I KNOW ’TIS LATE, BUT LET ME STAY.
I KNOW ’tis late, but let me stay,
For night is tenderer than day;
Sweet love, dear love, I cannot go;
Dear love, sweet love, I love thee so.
The birds are in the grove asleep,
The katydids shrill concert keep,
The woodbine breathes a fragrance rare
To please the dewy, languid air,
The fireflies twinkle in the vale,
The river shines in moonlight pale:
See yon bright star! choose it for thine,
And call its near companion mine;
Yon air-spun lace above the moon,—
’Twill veil her radiant beauty soon;
And look! a meteor’s dreamy light
Streams mystic through the solemn night.
Ah, life glides swift, like that still fire—
How soon our gleams of joy expire!
Who can be sure the present kiss
Is not his last? Make all of this.
I know ’tis late, dear love, I know,
Dear love, sweet love, I love thee so.
It cannot be the stealthy day
That turns the orient darkness gray;
Heardst thou? I thought or feared I heard
Vague twitters of some wakeful bird.
Nay, ’twas but summer in her sleep
Low murmuring from the leafy deep.
Fantastic mist obscurely fills
The hollows of Kentucky hills.
The wings of night are swift indeed!
Why makes the jealous morn such speed?
This rose thou wear’st may I not take
For passionate remembrance’ sake?
Press with thy lips its crimson heart.
Yes, blushing rose, we must depart.
A rose cannot return a kiss—
I pay its due with this, and this.
The stars grow faint, they soon will die,
But love fades not nor fails. Good-bye!
Unhappy joy—delicious pain—
We part in love, we meet again.
Good-bye! the morning dawns—I go;
Dear love, sweet love, I love thee so.
William H. Venable.
CASHEL OF MUNSTER.
I WOULD wed you, dear, without gold or gear, or counted kine;
My wealth you’ll be, would your friends agree, and you be mine.

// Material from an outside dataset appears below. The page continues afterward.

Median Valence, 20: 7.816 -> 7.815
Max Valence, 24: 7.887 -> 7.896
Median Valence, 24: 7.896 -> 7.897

My grief, my gloom! that you do not come, my heart’s dear hoard!
To Cashel fair, though our couch were there but a soft deal board.

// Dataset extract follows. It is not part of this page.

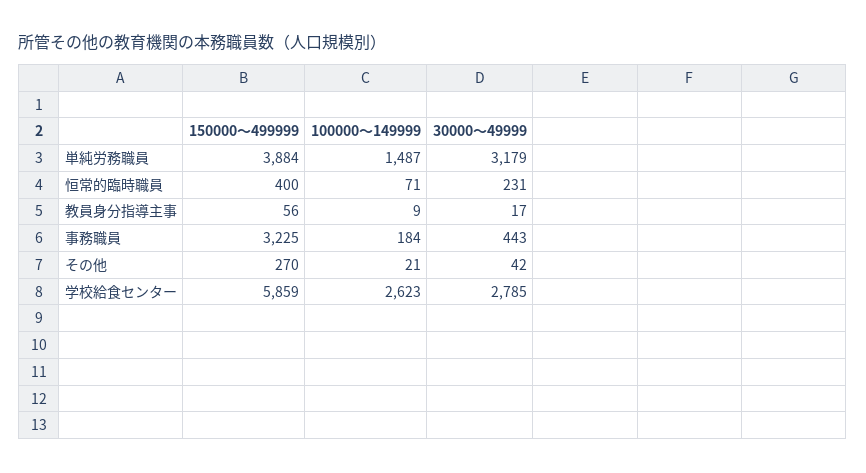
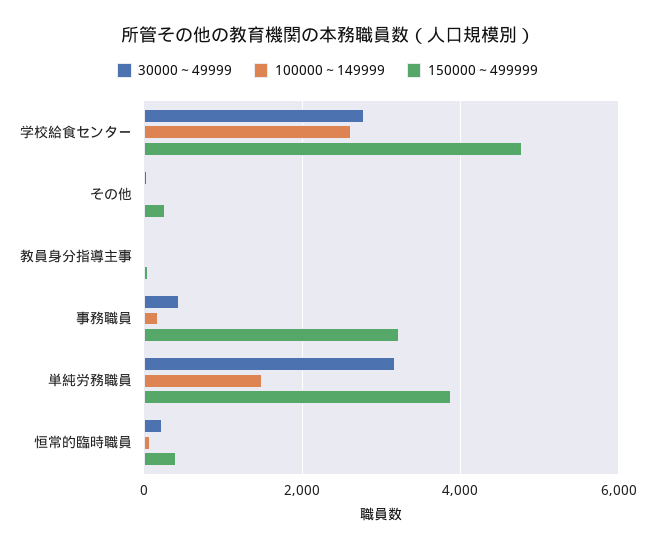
150000～499999, 学校給食センター: 5859 -> 4800

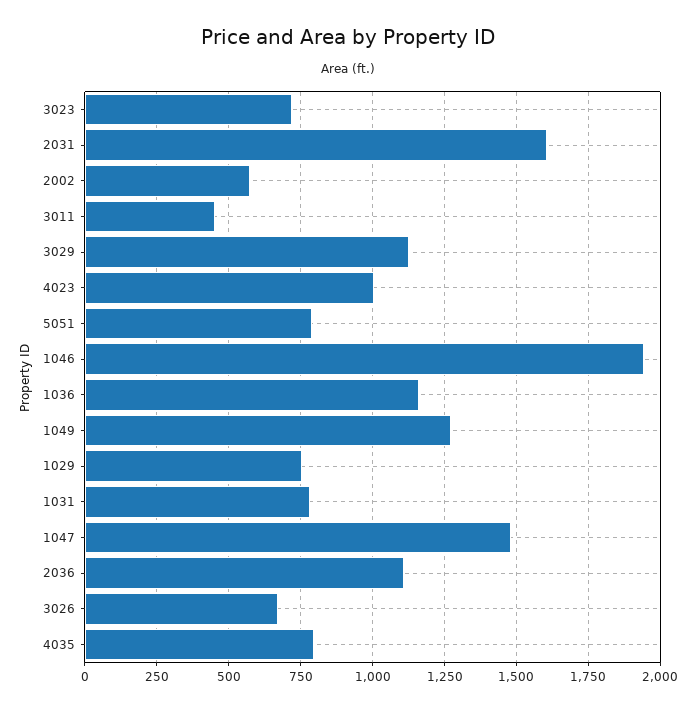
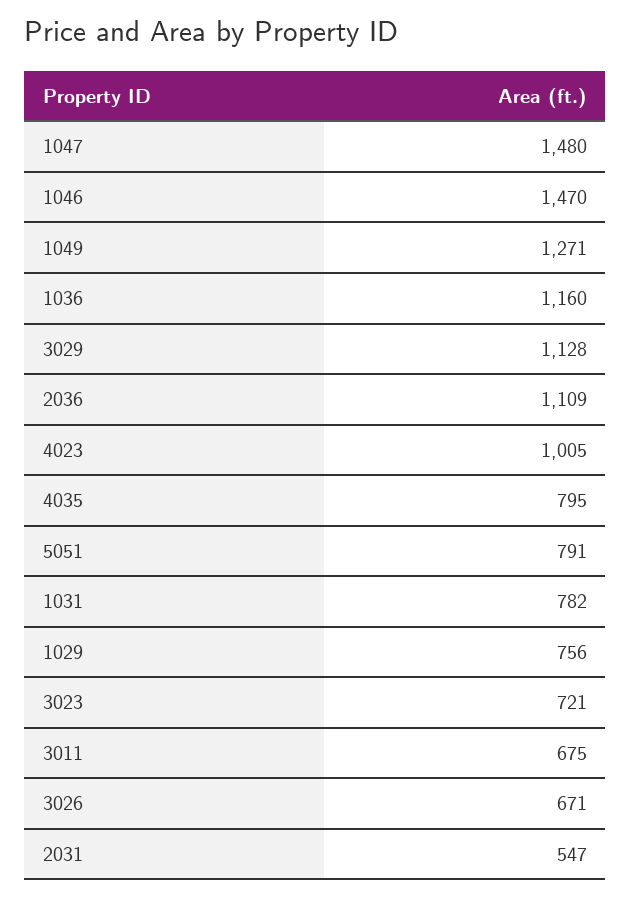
2031: 1600 -> 547
2002: 575 -> none
3011: 450 -> 675
1046: 1950 -> 1470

Oh, come, my bride, o’er the wild hill-side to the valley low!
A downy bed for my love I’ll spread where waters flow,
And we shall stray where streamlets play, the groves among,
Where echo tells to the listening dells the blackbird’s song.
Love tender, true, I gave to you, and secret sighs,
In hope to see upon you and me one hour arise,
When the priest’s blest voice would bind my choice and the ring’s strict tie,
If wife you be, love, to one but me, love, in grief I’ll die!
A neck of white has my heart’s delight, and breast like snow,
And flowing hair whose ringlets fair to the green grass flow,
Alas! that I did not early die, before the day
That saw me here, from my bosom’s dear, far, far away!
Edward Walsh.
DAFFODILS.
I QUESTION with the amber daffodils,
Sheeting the floors of April, how she fares;
Where king-cup buds gleam out between the rills,
And celandine in wide gold beadlets glares.